The Korolev crater formed sometime in Mars’ turbulent past, when another object slammed into the northern lowlands of the planet, leaving a scar fifty miles wide and more than a mile deep. Dust and water ice slowly accumulated, building up into a glacier that has nearly filled the hole left behind by that long-ago collision.

Another view of the Korolev crater
Another view of the Korolev crater
ESA/DLR/FU Berlin

The European Space Agency calls the crater a “cold trap,” where air moving over the frigid ice is cooled, creating a kind of chilly barrier between the ice within the crater and warmer parts of the atmosphere — even in the summer.

This isn’t the first time that Korolev crater has had a moment in the spotlight. NASA snapped it making waves in the Martian clouds in 2003, and in April of this year, one of the first images the ESA’s Trace Gas Orbiter captured was a gorgeous shot of the crater’s rim.

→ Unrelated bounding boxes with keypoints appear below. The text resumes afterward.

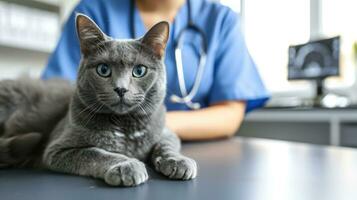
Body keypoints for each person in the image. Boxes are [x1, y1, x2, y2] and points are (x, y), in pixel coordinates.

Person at [42, 0, 270, 141]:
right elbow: (57, 93)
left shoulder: (220, 19)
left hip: (194, 151)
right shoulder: (94, 10)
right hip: (98, 142)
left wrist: (149, 128)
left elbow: (229, 114)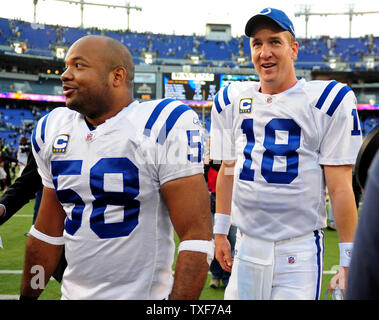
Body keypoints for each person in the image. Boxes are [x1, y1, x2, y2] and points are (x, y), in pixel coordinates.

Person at [20, 35, 213, 300]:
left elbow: (196, 237)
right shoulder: (53, 129)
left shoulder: (160, 125)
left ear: (117, 76)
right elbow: (46, 236)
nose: (65, 75)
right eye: (66, 66)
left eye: (78, 65)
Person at [210, 8, 362, 300]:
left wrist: (348, 259)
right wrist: (220, 231)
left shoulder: (325, 102)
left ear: (294, 49)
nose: (264, 52)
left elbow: (340, 187)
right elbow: (228, 169)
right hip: (246, 245)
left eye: (275, 42)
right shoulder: (231, 99)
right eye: (257, 43)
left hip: (298, 251)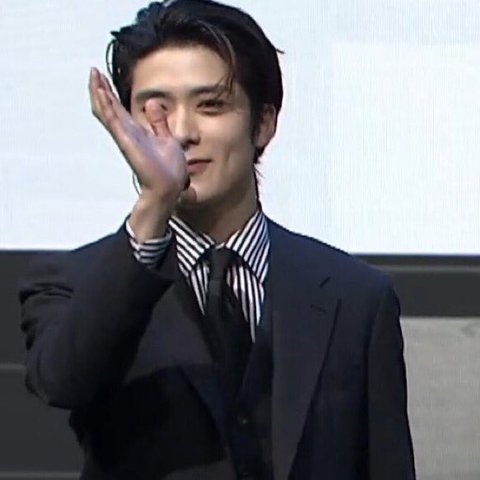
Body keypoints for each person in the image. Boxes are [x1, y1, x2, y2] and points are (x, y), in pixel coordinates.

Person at [18, 1, 416, 479]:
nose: (183, 133)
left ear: (263, 123)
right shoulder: (73, 283)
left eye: (211, 105)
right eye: (155, 110)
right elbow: (62, 381)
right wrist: (155, 202)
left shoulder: (355, 296)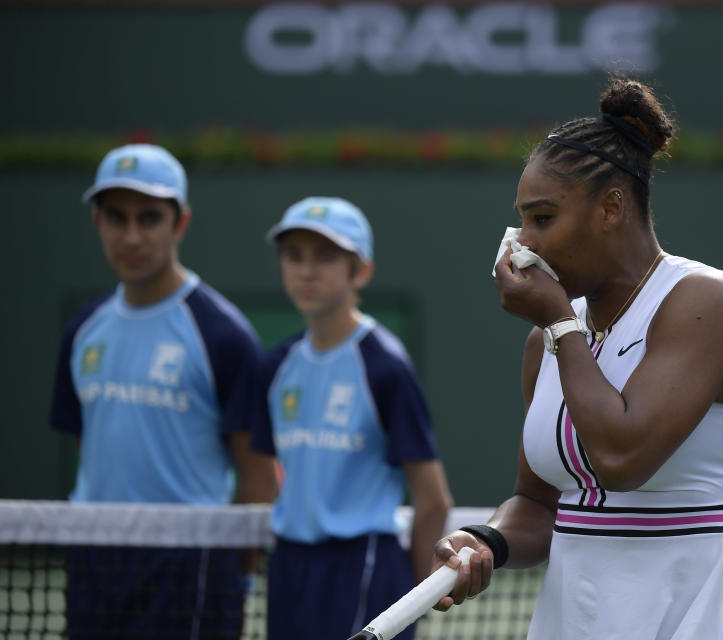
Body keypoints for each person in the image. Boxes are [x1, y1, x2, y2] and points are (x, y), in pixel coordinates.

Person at [431, 77, 723, 639]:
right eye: (522, 220)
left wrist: (557, 321)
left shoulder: (707, 301)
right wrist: (488, 542)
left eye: (543, 218)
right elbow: (539, 503)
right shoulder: (548, 340)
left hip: (702, 623)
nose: (521, 244)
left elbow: (621, 461)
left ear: (611, 208)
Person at [49, 143, 278, 639]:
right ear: (97, 223)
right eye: (116, 217)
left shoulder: (223, 334)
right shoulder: (82, 330)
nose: (131, 235)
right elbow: (89, 449)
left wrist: (234, 571)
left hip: (191, 564)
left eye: (149, 218)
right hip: (94, 559)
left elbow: (258, 477)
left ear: (180, 223)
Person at [251, 196, 453, 640]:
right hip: (289, 568)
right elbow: (266, 472)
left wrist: (414, 601)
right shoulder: (276, 366)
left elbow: (433, 499)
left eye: (325, 256)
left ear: (359, 271)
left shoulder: (385, 366)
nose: (306, 270)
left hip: (361, 565)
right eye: (294, 256)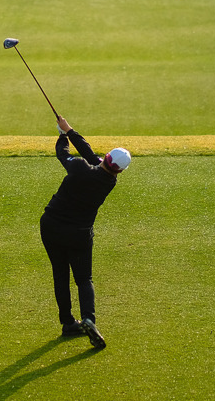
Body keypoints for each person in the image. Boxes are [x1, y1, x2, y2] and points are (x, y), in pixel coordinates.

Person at [39, 115, 130, 350]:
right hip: (79, 234)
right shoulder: (109, 181)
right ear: (118, 170)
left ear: (107, 157)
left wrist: (62, 135)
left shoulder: (79, 168)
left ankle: (68, 323)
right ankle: (89, 318)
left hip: (51, 226)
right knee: (83, 279)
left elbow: (63, 154)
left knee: (60, 274)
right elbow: (90, 154)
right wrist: (69, 130)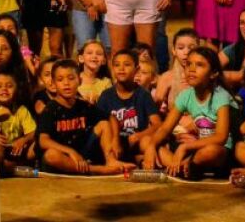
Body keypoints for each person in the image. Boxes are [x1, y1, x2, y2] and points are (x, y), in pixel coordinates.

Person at [144, 48, 237, 177]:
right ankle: (182, 167)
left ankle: (185, 165)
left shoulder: (220, 96)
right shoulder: (185, 95)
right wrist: (151, 147)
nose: (191, 69)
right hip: (196, 147)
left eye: (199, 65)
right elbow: (165, 128)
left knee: (210, 151)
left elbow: (221, 137)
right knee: (147, 141)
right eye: (189, 64)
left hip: (221, 151)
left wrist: (186, 147)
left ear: (213, 73)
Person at [37, 59, 127, 175]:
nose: (66, 83)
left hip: (82, 153)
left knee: (103, 124)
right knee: (51, 155)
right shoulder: (50, 109)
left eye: (71, 78)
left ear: (79, 81)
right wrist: (70, 152)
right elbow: (43, 141)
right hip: (64, 156)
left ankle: (111, 161)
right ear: (54, 84)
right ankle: (98, 170)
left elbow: (110, 118)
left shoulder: (83, 105)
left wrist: (115, 141)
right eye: (60, 80)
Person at [98, 49, 161, 166]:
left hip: (135, 141)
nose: (121, 68)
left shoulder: (143, 94)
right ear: (112, 69)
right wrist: (114, 140)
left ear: (136, 70)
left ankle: (177, 166)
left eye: (127, 65)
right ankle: (134, 160)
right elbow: (100, 124)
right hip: (114, 142)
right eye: (117, 65)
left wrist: (138, 136)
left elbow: (157, 124)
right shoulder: (106, 95)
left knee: (148, 143)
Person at [0, 72, 36, 169]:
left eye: (9, 86)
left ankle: (15, 165)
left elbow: (33, 132)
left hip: (17, 150)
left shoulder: (21, 110)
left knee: (38, 144)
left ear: (16, 90)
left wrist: (23, 140)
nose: (4, 89)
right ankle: (9, 166)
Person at [153, 28, 199, 111]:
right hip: (173, 122)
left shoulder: (204, 76)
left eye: (191, 48)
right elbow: (156, 108)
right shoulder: (167, 77)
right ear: (174, 50)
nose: (186, 52)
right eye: (181, 48)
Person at [77, 40, 111, 104]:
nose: (94, 56)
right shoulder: (74, 79)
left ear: (104, 61)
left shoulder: (106, 82)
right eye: (89, 53)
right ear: (81, 58)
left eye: (99, 54)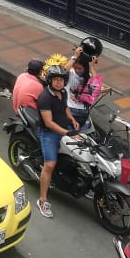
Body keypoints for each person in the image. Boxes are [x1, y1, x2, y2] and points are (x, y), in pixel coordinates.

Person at [35, 64, 77, 218]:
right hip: (49, 133)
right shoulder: (45, 98)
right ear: (50, 80)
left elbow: (65, 108)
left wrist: (72, 119)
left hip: (64, 128)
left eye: (61, 80)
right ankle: (42, 200)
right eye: (56, 80)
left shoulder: (63, 92)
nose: (59, 83)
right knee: (49, 165)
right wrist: (67, 133)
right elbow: (49, 123)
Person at [66, 45, 103, 125]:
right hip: (82, 112)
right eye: (75, 67)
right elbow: (96, 83)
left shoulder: (72, 74)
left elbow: (64, 70)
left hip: (71, 109)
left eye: (79, 68)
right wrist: (91, 67)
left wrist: (75, 56)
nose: (77, 70)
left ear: (85, 68)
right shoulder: (88, 77)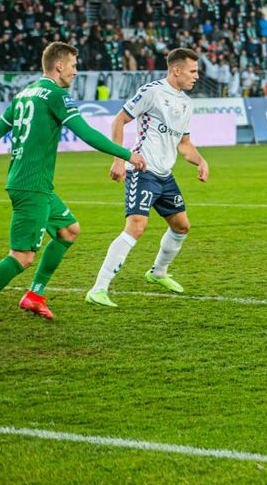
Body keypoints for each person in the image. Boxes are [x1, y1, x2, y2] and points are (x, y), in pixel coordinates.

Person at [0, 42, 146, 333]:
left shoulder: (24, 94)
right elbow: (85, 133)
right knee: (22, 256)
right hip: (31, 186)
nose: (76, 71)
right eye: (74, 65)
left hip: (32, 183)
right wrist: (127, 154)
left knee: (68, 231)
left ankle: (34, 295)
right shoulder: (57, 95)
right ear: (59, 65)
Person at [86, 49, 209, 308]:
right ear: (176, 70)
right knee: (137, 226)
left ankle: (158, 273)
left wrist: (200, 161)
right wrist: (119, 159)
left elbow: (184, 144)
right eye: (192, 71)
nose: (196, 76)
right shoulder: (152, 92)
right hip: (142, 171)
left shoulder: (186, 103)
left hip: (165, 175)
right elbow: (119, 122)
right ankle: (99, 288)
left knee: (181, 226)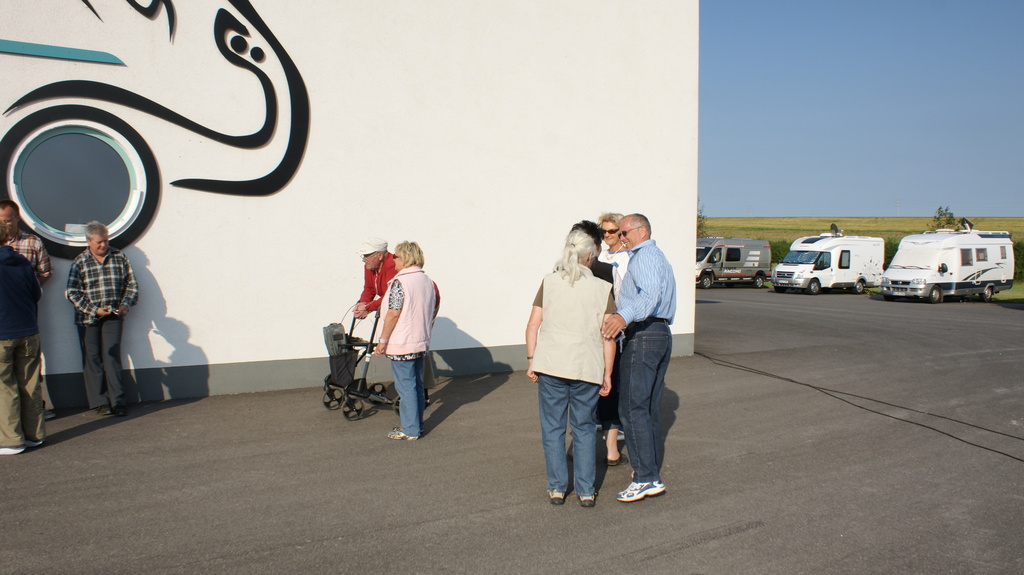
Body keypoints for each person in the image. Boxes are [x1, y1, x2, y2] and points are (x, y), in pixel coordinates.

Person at [526, 229, 616, 507]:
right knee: (585, 428)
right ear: (590, 256)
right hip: (586, 367)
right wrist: (608, 373)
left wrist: (531, 359)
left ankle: (557, 488)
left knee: (552, 429)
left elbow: (532, 325)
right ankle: (586, 491)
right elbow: (608, 336)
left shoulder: (549, 282)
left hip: (551, 364)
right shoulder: (602, 288)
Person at [600, 213, 676, 503]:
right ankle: (649, 475)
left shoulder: (644, 257)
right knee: (647, 410)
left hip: (644, 334)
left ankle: (645, 478)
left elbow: (649, 297)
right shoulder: (655, 257)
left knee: (632, 408)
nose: (621, 238)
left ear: (642, 232)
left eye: (624, 232)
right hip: (657, 334)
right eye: (618, 233)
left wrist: (622, 316)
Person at [65, 222, 139, 417]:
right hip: (88, 317)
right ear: (88, 241)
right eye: (99, 242)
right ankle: (99, 401)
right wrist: (94, 310)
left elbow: (132, 285)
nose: (103, 245)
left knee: (111, 355)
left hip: (114, 315)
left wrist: (126, 304)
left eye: (105, 240)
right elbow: (72, 292)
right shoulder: (80, 261)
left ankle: (118, 401)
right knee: (93, 357)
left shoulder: (119, 257)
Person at [373, 241, 436, 440]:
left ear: (406, 258)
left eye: (396, 256)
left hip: (402, 343)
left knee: (406, 387)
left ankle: (410, 429)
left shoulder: (400, 282)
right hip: (420, 341)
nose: (393, 260)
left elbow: (393, 313)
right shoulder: (427, 281)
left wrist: (382, 340)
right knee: (416, 386)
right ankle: (416, 425)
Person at [0, 200, 56, 421]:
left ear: (17, 218)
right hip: (4, 318)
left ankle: (37, 409)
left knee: (29, 368)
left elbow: (46, 272)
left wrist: (24, 293)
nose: (4, 224)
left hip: (25, 315)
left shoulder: (32, 242)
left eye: (7, 220)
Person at [0, 221, 45, 455]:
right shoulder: (22, 262)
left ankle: (11, 440)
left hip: (3, 333)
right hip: (28, 329)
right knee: (30, 383)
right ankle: (34, 435)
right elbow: (36, 293)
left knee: (4, 387)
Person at [597, 212, 630, 466]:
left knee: (612, 382)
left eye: (612, 231)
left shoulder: (627, 257)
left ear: (621, 232)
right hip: (594, 326)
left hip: (615, 326)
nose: (607, 235)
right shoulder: (599, 256)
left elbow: (624, 295)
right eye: (604, 231)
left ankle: (612, 440)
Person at [354, 238, 397, 320]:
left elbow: (390, 296)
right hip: (385, 308)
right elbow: (369, 288)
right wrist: (361, 305)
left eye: (367, 256)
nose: (363, 260)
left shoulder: (393, 265)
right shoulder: (370, 266)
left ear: (380, 256)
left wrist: (367, 307)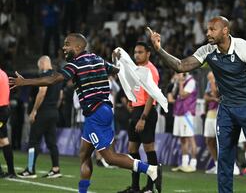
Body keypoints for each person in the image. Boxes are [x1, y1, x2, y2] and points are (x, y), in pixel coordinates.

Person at [9, 33, 162, 193]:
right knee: (84, 154)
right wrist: (119, 61)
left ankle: (151, 170)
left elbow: (52, 79)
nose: (64, 48)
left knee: (109, 157)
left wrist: (25, 82)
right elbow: (116, 70)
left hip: (96, 113)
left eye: (67, 44)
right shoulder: (97, 59)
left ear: (78, 47)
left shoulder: (75, 65)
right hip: (99, 112)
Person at [147, 16, 246, 193]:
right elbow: (181, 66)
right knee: (224, 159)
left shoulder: (244, 48)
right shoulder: (207, 50)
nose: (207, 33)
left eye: (212, 29)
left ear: (225, 30)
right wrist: (159, 49)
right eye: (207, 29)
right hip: (226, 110)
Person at [118, 42, 160, 193]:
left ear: (148, 53)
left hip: (146, 112)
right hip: (136, 110)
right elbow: (137, 89)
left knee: (149, 149)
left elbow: (151, 96)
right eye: (135, 52)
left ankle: (149, 188)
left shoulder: (151, 70)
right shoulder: (136, 69)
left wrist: (143, 118)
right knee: (132, 149)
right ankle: (135, 187)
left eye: (140, 52)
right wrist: (131, 100)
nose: (137, 55)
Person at [18, 56, 62, 178]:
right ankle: (56, 169)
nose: (39, 69)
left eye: (39, 66)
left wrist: (34, 111)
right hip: (53, 112)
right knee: (52, 143)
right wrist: (53, 108)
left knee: (33, 141)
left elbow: (42, 92)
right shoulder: (57, 76)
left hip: (43, 113)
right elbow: (61, 95)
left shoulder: (45, 75)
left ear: (42, 63)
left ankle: (30, 170)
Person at [171, 72, 198, 173]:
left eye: (179, 74)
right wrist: (176, 83)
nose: (177, 75)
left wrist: (181, 83)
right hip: (179, 113)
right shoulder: (180, 82)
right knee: (182, 139)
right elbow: (173, 95)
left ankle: (193, 164)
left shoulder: (191, 82)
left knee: (190, 138)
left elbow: (182, 95)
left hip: (187, 114)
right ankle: (184, 164)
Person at [0, 68, 15, 178]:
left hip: (0, 110)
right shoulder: (3, 73)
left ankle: (10, 172)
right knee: (3, 140)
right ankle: (10, 172)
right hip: (4, 109)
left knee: (3, 141)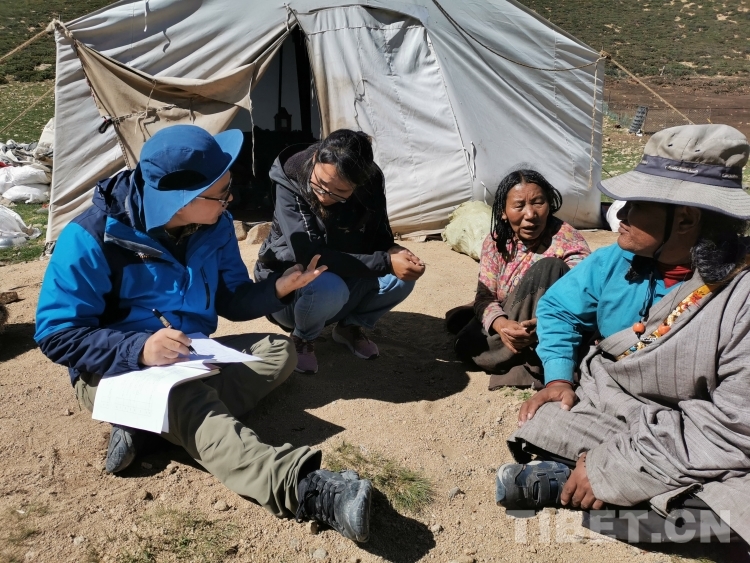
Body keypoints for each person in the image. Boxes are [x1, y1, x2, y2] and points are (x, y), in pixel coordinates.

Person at [34, 125, 373, 543]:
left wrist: (277, 289)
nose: (231, 199)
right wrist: (140, 348)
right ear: (181, 200)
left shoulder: (215, 225)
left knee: (278, 352)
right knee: (188, 398)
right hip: (112, 369)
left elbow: (231, 300)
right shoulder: (90, 236)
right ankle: (302, 489)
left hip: (189, 356)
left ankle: (149, 428)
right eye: (221, 193)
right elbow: (57, 334)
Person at [496, 124, 750, 546]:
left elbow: (735, 426)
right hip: (620, 408)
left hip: (704, 433)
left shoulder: (740, 297)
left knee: (729, 513)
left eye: (637, 204)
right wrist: (558, 377)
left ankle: (588, 488)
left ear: (686, 219)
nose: (621, 214)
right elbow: (559, 309)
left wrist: (616, 466)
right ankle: (609, 489)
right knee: (549, 420)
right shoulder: (615, 259)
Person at [255, 129, 425, 374]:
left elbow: (380, 236)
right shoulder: (291, 179)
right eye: (321, 183)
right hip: (289, 293)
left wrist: (396, 251)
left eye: (340, 192)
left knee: (402, 278)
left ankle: (349, 327)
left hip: (341, 278)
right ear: (315, 158)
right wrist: (386, 262)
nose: (324, 196)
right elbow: (309, 255)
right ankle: (302, 338)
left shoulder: (370, 180)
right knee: (328, 285)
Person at [448, 169, 590, 389]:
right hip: (509, 320)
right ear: (503, 212)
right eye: (519, 206)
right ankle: (523, 355)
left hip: (553, 326)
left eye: (538, 203)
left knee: (550, 267)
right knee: (467, 343)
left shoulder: (567, 239)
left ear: (550, 205)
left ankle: (540, 358)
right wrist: (502, 326)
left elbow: (585, 295)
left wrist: (544, 325)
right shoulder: (496, 242)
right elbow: (485, 297)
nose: (530, 214)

The rim of the Korolev crater, as seen from the Trace Gas Orbiter in April 2018
The rim of the Korolev crater, as seen from the Trace Gas Orbiter in April 2018
ESA/Roscosmos/CaSSIS

The latest pictures of the Korolev crater are a composite of five different images taken by Mars Express, and were released to commemorate the 15th anniversary of the spacecraft’s arrival at Mars.

Since then, the orbiter has gotten more company, most recently, NASA’s InSight lander, which successfully touched down last month. This week, InSight also celebrated a milestone with a snapshot, taken after deploying a seismometer on Mars.

A seismometer from InSight being placed on Mard December 19th, 2018.
A seismometer from InSight being placed on Mard December 19th, 2018.
NASA/JPL-Caltech

Okay, it’s not quite as wintery, or as glamorous as the Mars Express picture, but it’s still pretty neat. This is the first time that a seismometer — which measures tremors in the planet — has ever been deployed on Mars, and researchers can’t wait to get their hands on the data that this instrument will send back.